И отправился на поклон к брату младший Утробин. Через дорогу плелся будто через тюремный двор. Игнатьич дрова колол, издали приметил брата, задом к нему поворотился, еще старательней половинил березовые чурки. Командор кашлянул – брат дрова колет, из-за тюлевой занавески в окно встревоженно выглядывала пухленькая, меднорожая жена Игнатьича в легоньком, кружевами отделанном халатике. Взять бы за этот халат да теремок подпалить – крашеный-то эк пластал бы! Командор сдавил коричневыми лапищами штакетник так, что вот-вот серу из дощечек выжмет.
– Пьяный был дак…
Игнатьич воткнул топор, повернулся, кепку поправил:
– А пьяному, что ли, закон не писан? – помолчал и словно в школе принялся поучать: – Не по-людски ведешь себя, брательник, не по-людски. Мы ведь родня как-никак. Да и на виду у людей, при должностях…
Командор с детства всяких поучителей переносить не мог, ну просто болел нутром при одной только попытке со стороны людей чего-то выговорить ему, подсказать, сделать назидание. Отволохай, отлупи, рожу всю растворожь, но не терзай словами. И ведь знает, знает характер младшего старший брат, но, видишь ты, в кураж впал и не повинную голову сечет, а кишки перепиливает, перегрызает, можно сказать. «Ну-ка, давай, давай! Ты у нас наречистый, ты у нас громкой! Покажи свою разумность, выставь мою дурь напоказ. Баба твоя ухо навострила. Хлебат всеми дырьями, какие у ей есть, слова твои кисельные. То-то завтра в конторе у ей работы будет, то-то она потешится, то-то потрясут мою требуху, мои косточки служащие дамочки!»
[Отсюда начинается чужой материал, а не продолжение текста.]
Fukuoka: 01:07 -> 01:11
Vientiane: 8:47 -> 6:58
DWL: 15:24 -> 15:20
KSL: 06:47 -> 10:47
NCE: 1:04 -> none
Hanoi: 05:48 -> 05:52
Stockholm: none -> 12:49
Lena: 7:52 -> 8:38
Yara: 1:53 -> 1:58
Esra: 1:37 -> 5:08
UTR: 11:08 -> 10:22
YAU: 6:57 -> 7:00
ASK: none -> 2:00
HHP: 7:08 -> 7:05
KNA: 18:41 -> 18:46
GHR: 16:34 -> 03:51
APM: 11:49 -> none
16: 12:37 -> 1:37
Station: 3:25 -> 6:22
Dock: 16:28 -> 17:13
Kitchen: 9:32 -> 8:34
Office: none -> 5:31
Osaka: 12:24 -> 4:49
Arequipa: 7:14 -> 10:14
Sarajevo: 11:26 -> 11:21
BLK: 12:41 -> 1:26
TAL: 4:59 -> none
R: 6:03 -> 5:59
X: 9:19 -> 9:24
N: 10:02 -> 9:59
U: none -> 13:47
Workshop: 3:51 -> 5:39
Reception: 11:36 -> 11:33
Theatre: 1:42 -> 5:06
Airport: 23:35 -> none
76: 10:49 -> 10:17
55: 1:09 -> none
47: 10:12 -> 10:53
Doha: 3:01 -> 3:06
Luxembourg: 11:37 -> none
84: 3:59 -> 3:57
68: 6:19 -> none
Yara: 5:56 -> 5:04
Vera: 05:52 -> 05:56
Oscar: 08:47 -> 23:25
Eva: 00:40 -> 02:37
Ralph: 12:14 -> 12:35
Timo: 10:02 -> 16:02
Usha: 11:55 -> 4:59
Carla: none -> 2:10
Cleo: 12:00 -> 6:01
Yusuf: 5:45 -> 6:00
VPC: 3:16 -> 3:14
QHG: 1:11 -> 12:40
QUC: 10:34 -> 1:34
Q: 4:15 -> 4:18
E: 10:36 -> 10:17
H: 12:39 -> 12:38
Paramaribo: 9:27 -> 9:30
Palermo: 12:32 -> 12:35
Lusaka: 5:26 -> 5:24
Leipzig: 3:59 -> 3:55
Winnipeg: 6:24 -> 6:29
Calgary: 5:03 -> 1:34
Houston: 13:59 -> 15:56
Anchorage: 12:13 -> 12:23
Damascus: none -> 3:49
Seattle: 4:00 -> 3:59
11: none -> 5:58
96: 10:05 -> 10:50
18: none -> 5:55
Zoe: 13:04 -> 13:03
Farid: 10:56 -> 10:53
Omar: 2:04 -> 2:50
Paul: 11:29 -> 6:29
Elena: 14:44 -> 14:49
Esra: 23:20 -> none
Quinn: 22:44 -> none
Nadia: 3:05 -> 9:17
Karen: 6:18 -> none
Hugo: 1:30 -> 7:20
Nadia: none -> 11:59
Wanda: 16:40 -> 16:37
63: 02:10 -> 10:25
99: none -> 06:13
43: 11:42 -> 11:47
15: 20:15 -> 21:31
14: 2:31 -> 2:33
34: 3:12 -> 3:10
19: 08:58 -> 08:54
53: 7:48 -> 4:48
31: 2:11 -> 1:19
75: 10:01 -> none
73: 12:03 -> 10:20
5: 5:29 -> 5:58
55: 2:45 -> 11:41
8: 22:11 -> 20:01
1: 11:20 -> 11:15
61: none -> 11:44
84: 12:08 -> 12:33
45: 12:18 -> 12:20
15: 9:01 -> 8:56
И ведь вот что занятней всего – говорит-то старший брат путем все, в точку. И насчет населения поселка, которому только и надо, чтоб братья в топоры. Потеха! Развлечение! И насчет работы – сымут с должности капитана, коли пьянствовать не бросит. И насчет промысла темного, хитрого, который надо союзно вести, – Куклин-чудотворец завещал, – голимая все правда, но вот вроде как близирничает братец, спектакль бесплатный устраивает, тешит свою равномерную душу, вот-вот и Тайку, пожалуй, помянет. Тогда не вынести Командору – топор выхватит…
Командор скрипнул зубами, махнул у лица рукой, словно кого отлепляя, и скорее домой подался, и тоже взялся колоть дрова на зиму, да с такой силой крушил дерево, что которые поленья аж через заплот перелетали, и кто-то крикнул с улицы: «Пли!», баба заругалась: «Эко, эко лешаки-то давят! Не рабливат, не рабливат, возьмется, дак и правда што как на войне!..» В работе Командор немного разрядился, отошел, мысли в нем выпрямились, не клубились в башке, не путались, разума не затемняли. «Вечно так не будет, – с каким-то непривычным для него, тоскливым спокойствием решил он, – где-то, на чем-то, на какой-то узкой тропинке сойдемся с братцем так, что не разойтись…»
В студеный осенний морок вышел Игнатьич на Енисей, завис на самоловах. Перед тем как залечь на ямы, оцепенеть в долгой зимней дремотности, красная рыба жадно кормилась окуклившимся мормышем, ошивалась, как нынешние словотворцы говорят, возле подводных каменных гряд, сытая играла с пробками и густо вешалась на крючья.